■ Problem requirements
In the entries below, starting at the line containing "Batter & Mac" and ending at the line containing "Fast Responder", recast those lines as a JSON list of strings with one string per line, leaving out any blank lines.
—————
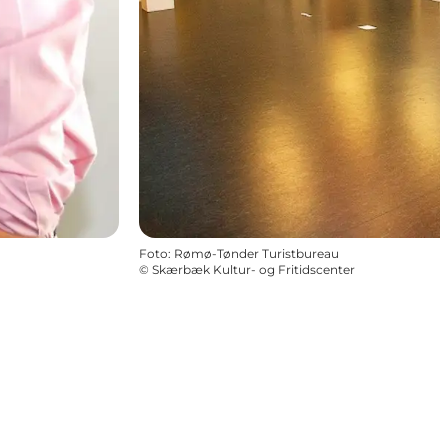
Foto
:
Rømø-Tønder Turistbureau
©
Skærbæk Kultur- og Fritidscenter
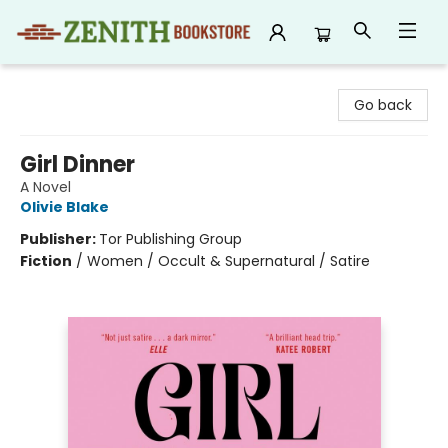
Zenith Bookstore
Go back
Girl Dinner
A Novel
Olivie Blake
Publisher:
Tor Publishing Group
Fiction
/
Women / Occult & Supernatural / Satire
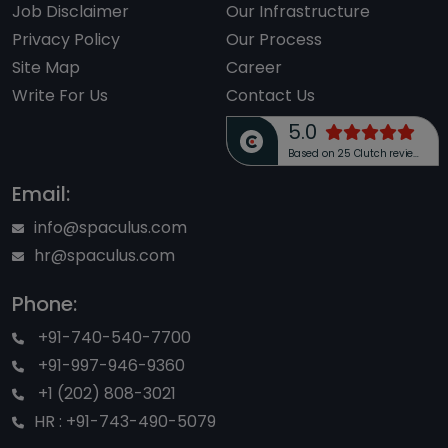
Job Disclaimer
Our Infrastructure
Privacy Policy
Our Process
Site Map
Career
Write For Us
Contact Us
5.0
Based on 25 Clutch reviews
Email:
info@spaculus.com
hr@spaculus.com
Phone:
+91-740-540-7700
+91-997-946-9360
+1 (202) 808-3021
HR : +91-743-490-5079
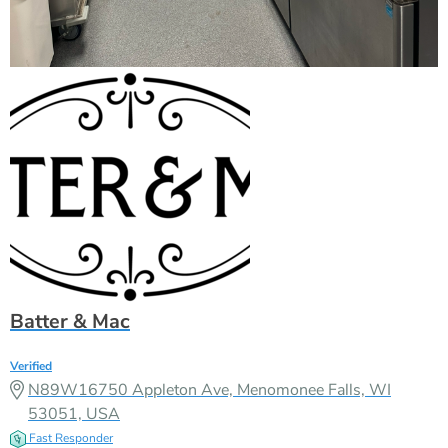
Batter & Mac
Verified
N89W16750 Appleton Ave, Menomonee Falls, WI
53051, USA
Fast Responder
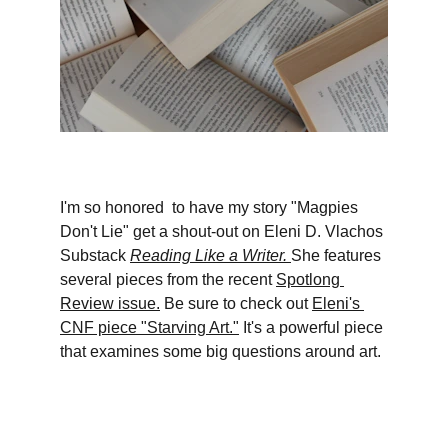
I'm so honored  to have my story "Magpies 
Don't Lie" get a shout-out on Eleni D. Vlachos 
Substack 
Reading Like a Writer.
She features 
several pieces from the recent 
Spotlong 
Review issue.
 Be sure to check out 
Eleni's 
CNF piece "Starving Art."
 It's a powerful piece 
that examines some big questions around art.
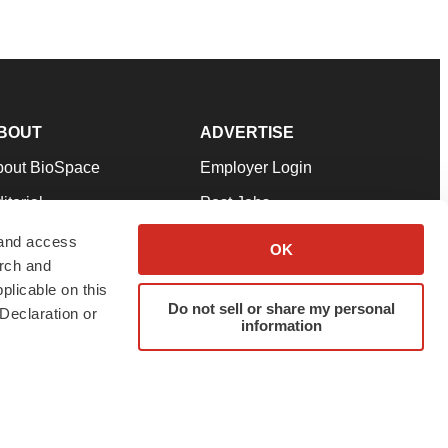
BOUT
ADVERTISE
bout BioSpace
Employer Login
itorial
Post Jobs
in Our Team
Talent Solutions
 and access
OK
arch and
pport
Advertise
plicable on this
rms & Conditions
Submit a Press Release
Do not sell or share my personal
Declaration or
information
ivacy Policy
Submit an Event
SS Feeds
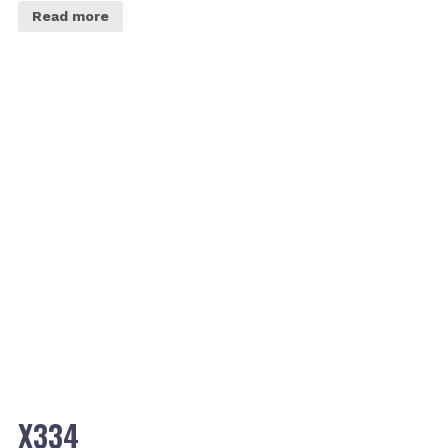
Read more
X334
—————
■ Exercise solution
[
  "Batter & Mac",
  "Verified",
  "N89W16750 Appleton Ave, Menomonee Falls, WI",
  "53051, USA",
  "Fast Responder"
]